18,27 mln zł, o 24 proc. więcej niż w analogicznym okresie 2007 r., wyniosły po dwóch kwartałach tego roku przychody Sferii, warszawskiego operatora telefonii stacjonarnej, który może wkrótce otrzymać decyzję Urzędu Komunikacji Elektronicznej uprawniającą go do wejścia na rynek telefonii komórkowej. Według danych uzyskanych od spółki, na koniec czerwca Sferia miała 103,79 tys. (o 107 proc. więcej niż rok wcześniej) użytkowników, z czego z usług głosowych korzystało 81,64 tys. (wobec 40,38 tys. rok wcześniej), a z dostępu do internetu 22,15 tys. (na koniec czerwca 2007 roku było ich 9,87 tys.). Półroczna EBITDA (wynik operacyjny powiększony o amortyzację) Sferii była - tradycyjnie - ujemna.
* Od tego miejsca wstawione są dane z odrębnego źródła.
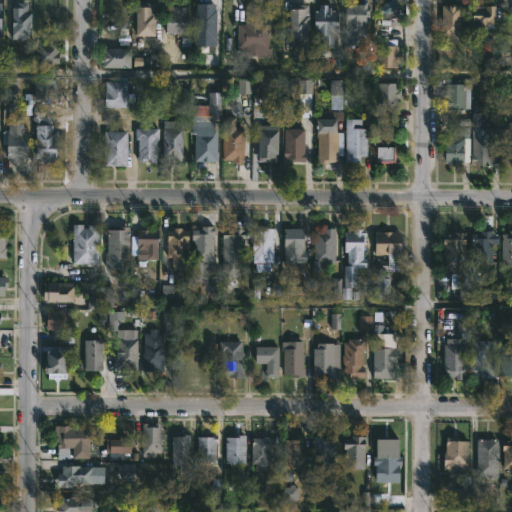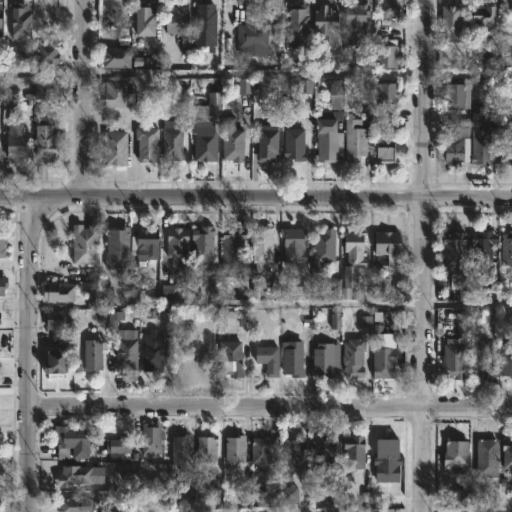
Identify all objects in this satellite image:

Strata spółki na tym poziomie wyniosła 26,17 mln zł, podczas gdy po półroczu 2007 r. 17,32 mln zł.

Dane te oznaczają, że drugi kwartał dla operatora był słabszy niż pierwszy pod względem wartości sprzedaży (w I kwartale Sferia wykazała 10,8 mln zł przychodów), ale lepszy, jeśli chodzi o tempo wzrostu (I kwartał tego roku był o 23 proc. lepszy niż I kwartał 2007 r., a wzrost w II kwartale to 24 proc.).
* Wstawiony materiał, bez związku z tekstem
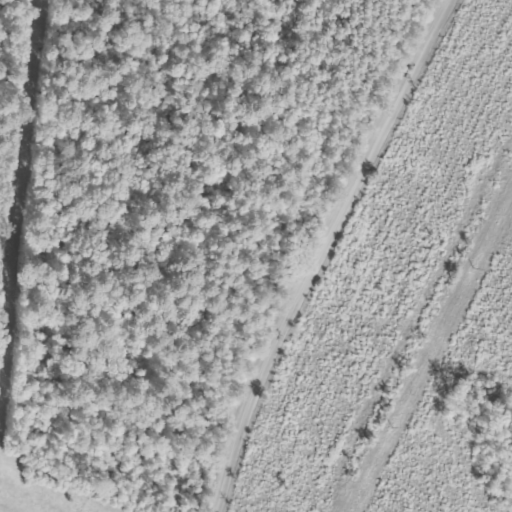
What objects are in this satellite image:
road: (329, 250)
W I kwartale największą część przychodów spółka pozyskiwała ze sprzedaży usług głosowych (choć były niższe niż rok wcześniej). Sprzedaż usług dostępu do internetu stanowiła 25 proc. przychodów Sferii, ale dynamicznie rosła, podobnie jak sprzedaż urządzeń.

Udziałowcami Sferii są m.in. Jacek Szymoński, Zygmunt Solorz-Żak (chce przejąć nad nią kontrolę) oraz założyciele pośrednika na krajowym rynku paliw dawnego J&S (obecnie Mercuria).